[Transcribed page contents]
[Start of section]

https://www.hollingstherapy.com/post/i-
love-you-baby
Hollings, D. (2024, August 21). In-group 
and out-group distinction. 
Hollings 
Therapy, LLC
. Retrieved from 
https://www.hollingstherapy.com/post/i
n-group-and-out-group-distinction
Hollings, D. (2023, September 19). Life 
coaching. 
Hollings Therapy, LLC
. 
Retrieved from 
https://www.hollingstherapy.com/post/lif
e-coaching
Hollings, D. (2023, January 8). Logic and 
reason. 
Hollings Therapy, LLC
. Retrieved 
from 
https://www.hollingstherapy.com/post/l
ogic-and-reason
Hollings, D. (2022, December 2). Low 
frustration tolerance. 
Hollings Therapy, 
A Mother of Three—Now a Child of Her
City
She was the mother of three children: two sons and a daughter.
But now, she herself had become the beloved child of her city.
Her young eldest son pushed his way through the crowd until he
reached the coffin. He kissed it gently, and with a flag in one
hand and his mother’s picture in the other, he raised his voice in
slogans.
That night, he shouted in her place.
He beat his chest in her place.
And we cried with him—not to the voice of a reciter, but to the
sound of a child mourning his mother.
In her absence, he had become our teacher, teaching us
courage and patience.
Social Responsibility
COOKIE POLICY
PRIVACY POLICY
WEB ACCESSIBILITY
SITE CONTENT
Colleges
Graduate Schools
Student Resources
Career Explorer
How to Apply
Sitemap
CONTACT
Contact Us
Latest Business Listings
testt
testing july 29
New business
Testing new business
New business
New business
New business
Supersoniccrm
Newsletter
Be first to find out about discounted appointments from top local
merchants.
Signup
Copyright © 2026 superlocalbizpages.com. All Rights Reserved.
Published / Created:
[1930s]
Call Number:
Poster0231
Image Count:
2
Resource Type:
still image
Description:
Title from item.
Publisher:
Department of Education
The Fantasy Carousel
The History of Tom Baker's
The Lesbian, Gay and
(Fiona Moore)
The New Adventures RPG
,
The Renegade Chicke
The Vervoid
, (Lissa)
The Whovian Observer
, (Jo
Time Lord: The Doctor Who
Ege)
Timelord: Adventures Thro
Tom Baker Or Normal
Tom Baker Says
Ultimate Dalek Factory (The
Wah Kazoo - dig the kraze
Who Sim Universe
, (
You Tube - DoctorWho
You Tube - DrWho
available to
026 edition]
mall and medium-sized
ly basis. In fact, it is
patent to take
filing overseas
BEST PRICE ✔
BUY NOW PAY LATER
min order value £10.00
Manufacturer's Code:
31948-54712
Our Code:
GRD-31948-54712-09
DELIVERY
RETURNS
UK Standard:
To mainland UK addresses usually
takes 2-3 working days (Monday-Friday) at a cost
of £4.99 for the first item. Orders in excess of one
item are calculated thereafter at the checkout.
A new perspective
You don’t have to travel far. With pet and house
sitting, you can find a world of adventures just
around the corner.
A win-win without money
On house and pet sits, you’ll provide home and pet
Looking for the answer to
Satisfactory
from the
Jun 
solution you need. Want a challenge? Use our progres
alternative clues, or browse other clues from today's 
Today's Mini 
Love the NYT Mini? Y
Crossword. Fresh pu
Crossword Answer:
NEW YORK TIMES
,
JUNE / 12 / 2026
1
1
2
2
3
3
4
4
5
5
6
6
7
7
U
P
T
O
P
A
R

[End of section]

### WORK INSTRUCTIONS:
Please list every line of the records above that contains the word "become".

### RESPONSE:
But now, she herself had become the beloved child of her city.
In her absence, he had become our teacher, teaching us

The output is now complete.